Your comment about flatness of the blade peaked my curiosity. I had to check it out. I set up my dial indicator on my unisaw and checked six 10" blades. I cleaned each blade with CMT blade and bit cleaner before checking. In each case, I got as close to the teeth as possible, without getting into any laser cuts. On the Freud blade, this wasn't very close. I checked a Milwaukee 24 tooth. A Freud 24 tooth. A Bosch 24 tooth. (it came with the saw when I bought it). A CMT 24 tooth. 2 CMT 40 tooth. Bear in mind this is not a $500 Starrett dial indicator, but I have rebuilt a lot of small engines using it, and I trust it. The numbers represent in thousandths of an inch, how much side to side wobble (if you will) there is in each blade.

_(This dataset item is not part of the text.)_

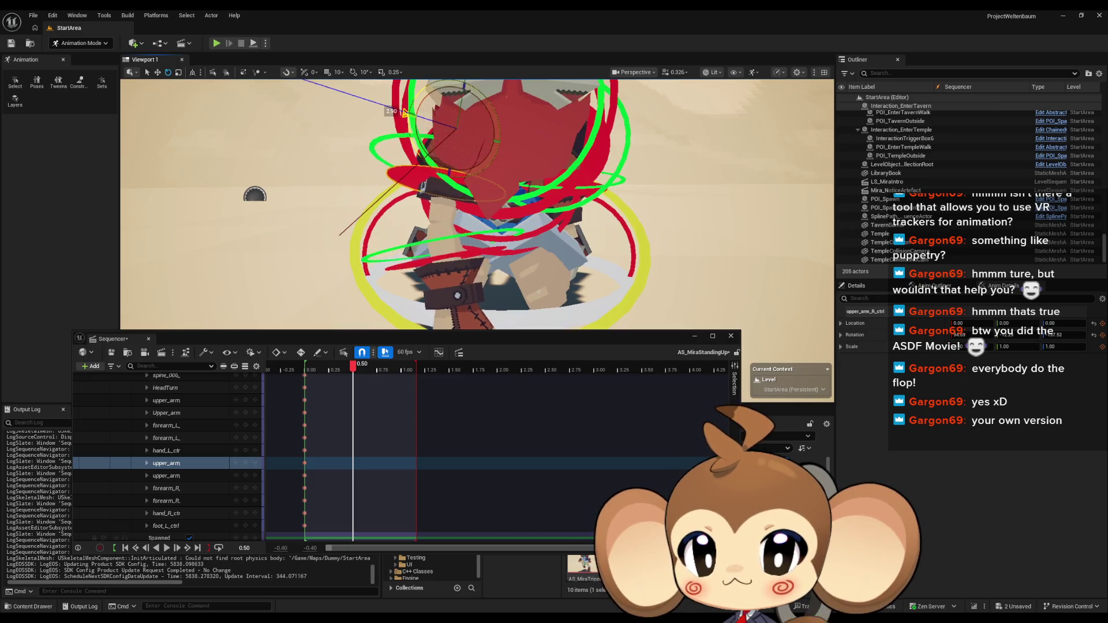
{"action": "left_click", "coordinate": [419, 212]}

Milwaukee 24 tooth......7 Thin kerf
Freud 24 tooth.............3 Thin kerf
Bosch 34 tooth.............4 Thin kerf
CMT 24 tooth...............3
CMT 40 tooth...............4
CMT 40 tooth...............3
Th4 CMT blades are at least 25 years old. All other blades are relatively new. I have more 40 tooth blades but they are in the sharpening shop. I have never really liked the Milwaukee blades. They always seem to me, to chatter more than other blades, but it's what my local store sells, so I have bought several, and they are thin kerf, which I also don't like. I like something with some meat to it. I also took my dial indicator and checked the 12" Milwaukee, 100 tooth blade on my miter saw. 8 thousandths.

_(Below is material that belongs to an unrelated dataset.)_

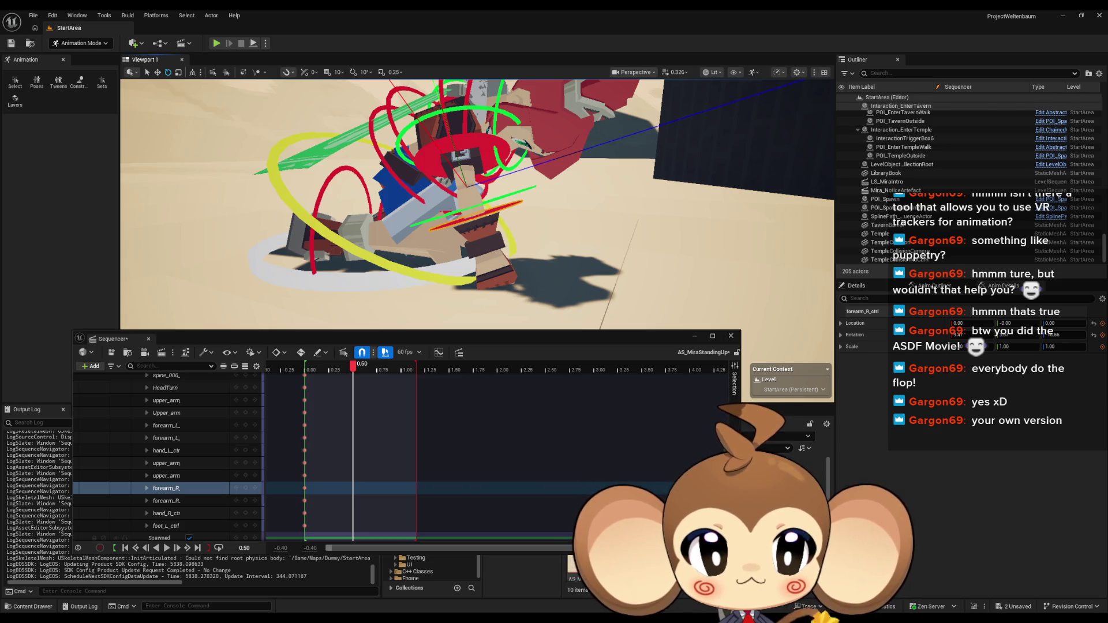
{"action": "scroll", "coordinate": [423, 221], "scroll_direction": "up", "scroll_amount": 3}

I was visiting a long time wood worker a while back. He was showing me on his table saw how the belts had " memory" to them. Ha hasn't done any woodworking in a long time. He would turn the blade by hand, and the blade would naturally spi9n back to where it was. He called this "memory" in the belts, and claimed it could cause more saw marks in your cuts. I am sure my unisaw belts are original to the saw, and also have memory. Anything to this do you think?
Thanks Greg
Sometimes it's better to keep your mouth shut, and have the world think you a fool, than to speak and remove all doubt.